Archive for the ‘TEEB’ Category

I recently attended the TEEB 2012 conference in Leipzig titled:  Mainstreaming the Economics of Nature: Challenges for Science and Implementation.  A huge variety of presentations were given, too many to begin to catalogue here but the standouts included:

  • An IUCN analysis on whether MPAs can improve the livelihoods of local communities.  The impacts were far from clear and hadn’t received much attention, but I took away from the presentation that distributional impacts are key.
  • Earth Economics’ encouraging story of providing environmental economics and ecosystem services concepts and analysis to local communities who were threatened with a copper mine.
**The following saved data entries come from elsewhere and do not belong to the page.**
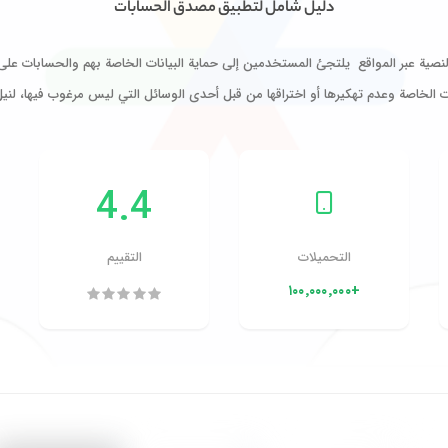
دليل شامل لتطبيق مصدق الحسابات
لنصية عبر المواقع يلتجئ المستخدمين إلى حماية البيانات الخاصة بهم والحسابات على 
ت الخاصة وعدم تهكيرها أو اختراقها من قبل أحدى الوسائل التي ليس مرغوب فيها، لني
4.4
التحميلات
التقييم
+١٠٠٬٠٠٠٬٠٠٠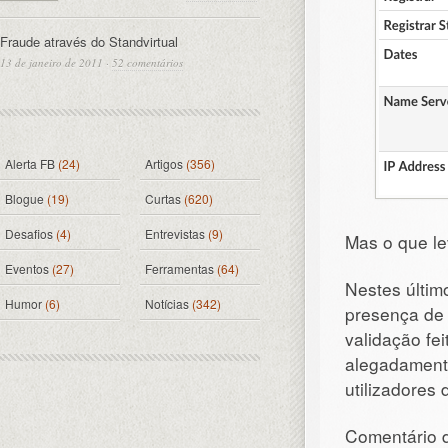
Fraude através do Standvirtual
13 de janeiro de 2011
·
52 comentários
Alerta FB
(24)
Artigos
(356)
Blogue
(19)
Curtas
(620)
Desafios
(4)
Entrevistas
(9)
Mas o que le
Eventos
(27)
Ferramentas
(64)
Nestes últim
Humor
(6)
Notícias
(342)
presença de 
validação fe
alegadament
utilizadores
Comentário d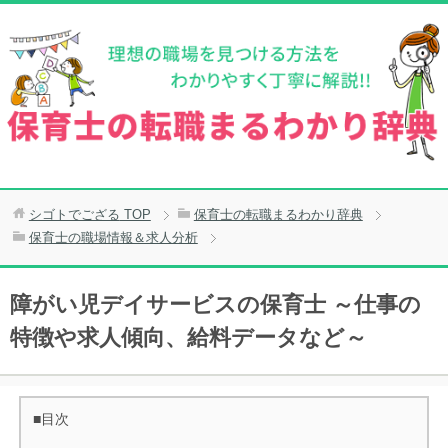
シゴトでござる
TOP
保育士の転職まるわかり辞典
保育士の職場情報＆求人分析
障がい児デイサービスの保育士 ～仕事の
特徴や求人傾向、給料データなど～
■目次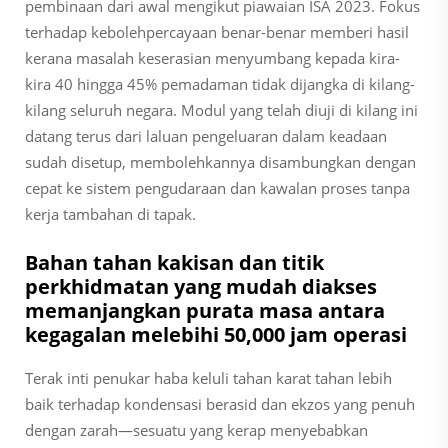
pembinaan dari awal mengikut piawaian ISA 2023. Fokus
terhadap kebolehpercayaan benar-benar memberi hasil
kerana masalah keserasian menyumbang kepada kira-
kira 40 hingga 45% pemadaman tidak dijangka di kilang-
kilang seluruh negara. Modul yang telah diuji di kilang ini
datang terus dari laluan pengeluaran dalam keadaan
sudah disetup, membolehkannya disambungkan dengan
cepat ke sistem pengudaraan dan kawalan proses tanpa
kerja tambahan di tapak.
Bahan tahan kakisan dan titik
perkhidmatan yang mudah diakses
memanjangkan purata masa antara
kegagalan melebihi 50,000 jam operasi
Terak inti penukar haba keluli tahan karat tahan lebih
baik terhadap kondensasi berasid dan ekzos yang penuh
dengan zarah—sesuatu yang kerap menyebabkan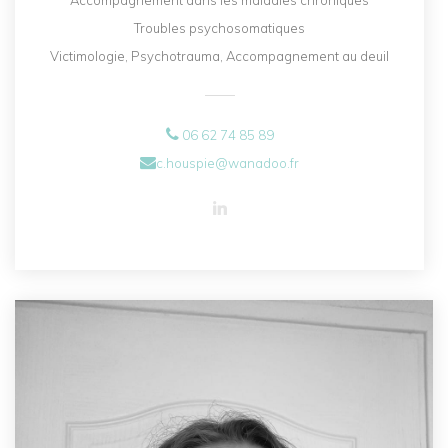
Accompagnement dans les maladies chroniques
Troubles psychosomatiques
Victimologie, Psychotrauma, Accompagnement au deuil
06 62 74 85 89
c.houspie@wanadoo.fr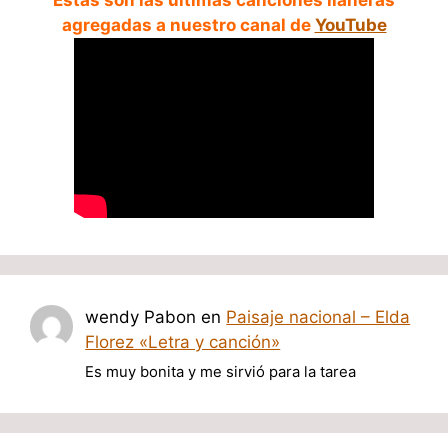
Estas son las ultimas canciones llaneras
agregadas a nuestro canal de
YouTube
wendy Pabon
en
Paisaje nacional – Elda
Florez «Letra y canción»
Es muy bonita y me sirvió para la tarea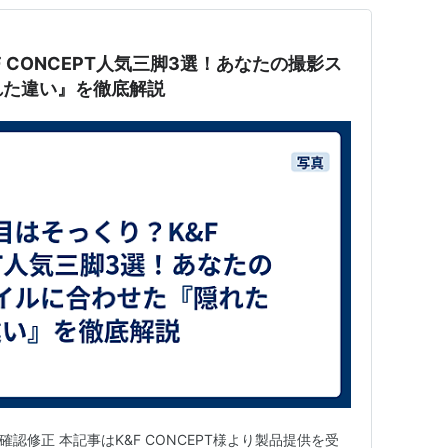
 CONCEPT人気三脚3選！あなたの撮影ス
れた違い』を徹底解説
先の確認修正 本記事はK&F CONCEPT様より製品提供を受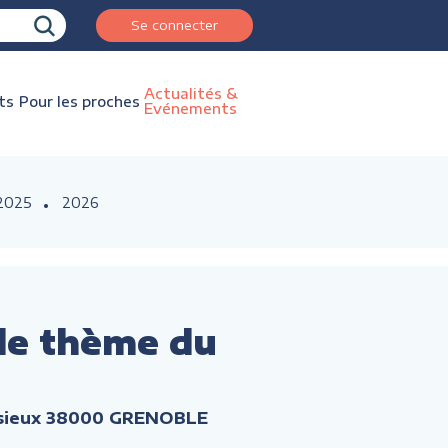
Se connecter
Actualités &
ts
Pour les proches
Evénements
2025
2026
 le thème du
issieux 38000 GRENOBLE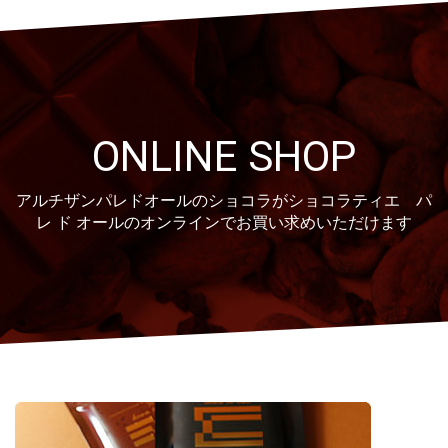
ONLINE SHOP
アルチザンパレドオールのショコラがショコラティエ パ
レ ド オールのオンラインでお買い求めいただけます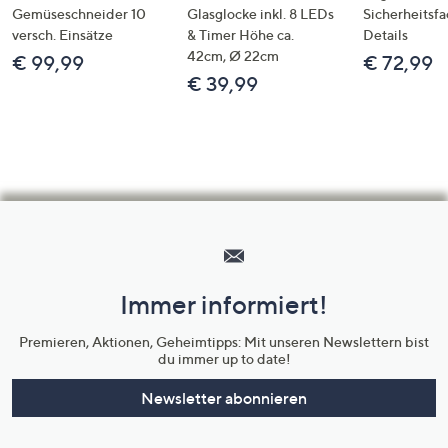
Gemüseschneider 10
Glasglocke inkl. 8 LEDs
Sicherheitsf
versch. Einsätze
& Timer Höhe ca.
Details
42cm, Ø 22cm
€ 99,99
€ 72,99
€ 39,99
Hilfeseiten,
Service
und
Immer informiert!
Unternehmensinformationen
Premieren, Aktionen, Geheimtipps: Mit unseren Newslettern bist
du immer up to date!
Newsletter abonnieren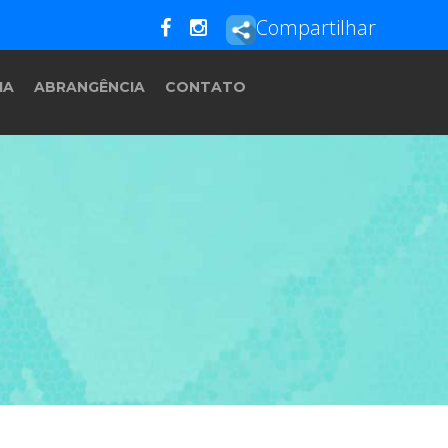
Compartilhar
IA
ABRANGÊNCIA
CONTATO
The community used the analysis to overturn the decision to mine.  A rewarding presentation if not commenting on displacement effects or the immovable force that is copper demand.
  • Stephen Polasky’s talk demonstrating the trade-offs between environmental protection and growth.  It was nice to see production possibility frontiers (a graph that represents the trade-offs between two commodities for a fixed level of resources), that I haven’t seen since my degree days being  used in an applied setting.

Without being in four different sessions at the same time for the duration of the conference it was difficult to draw out key themes. But luckily members from Helmholtz Centre for Environmental Research UFZ were in each and every session and were able to report back at the end of the conference.  My key findings…of UFZ’s key findings were:

  • Application is key. The TEEB ‘community’ believes in the TEEB process as a part of a solution to the natural environment crises currently faced, with this belief comes an urgency to see it begin to take hold in policy. For this reason TEEB and the research surrounding it must ask clear policy relevant questions.
  • Inter-disciplinary work and a common language is required. Not everyone is yet on-board with the TEEB process, or the concepts behind it. TEEB must get allies in all disciplines, for this reason the language adopted must be clear and unambiguous.
  • Mainstreaming was an apt subtitle for the conference and the next challenge for TEEB and environmental economics.

It was an encouraging conference, meeting people from around the world using TEEB concepts in different environmental settings, but there was a sense of preaching to the converted. TEEB ideas need to spread further in order to achieve the desired environmental outcomes.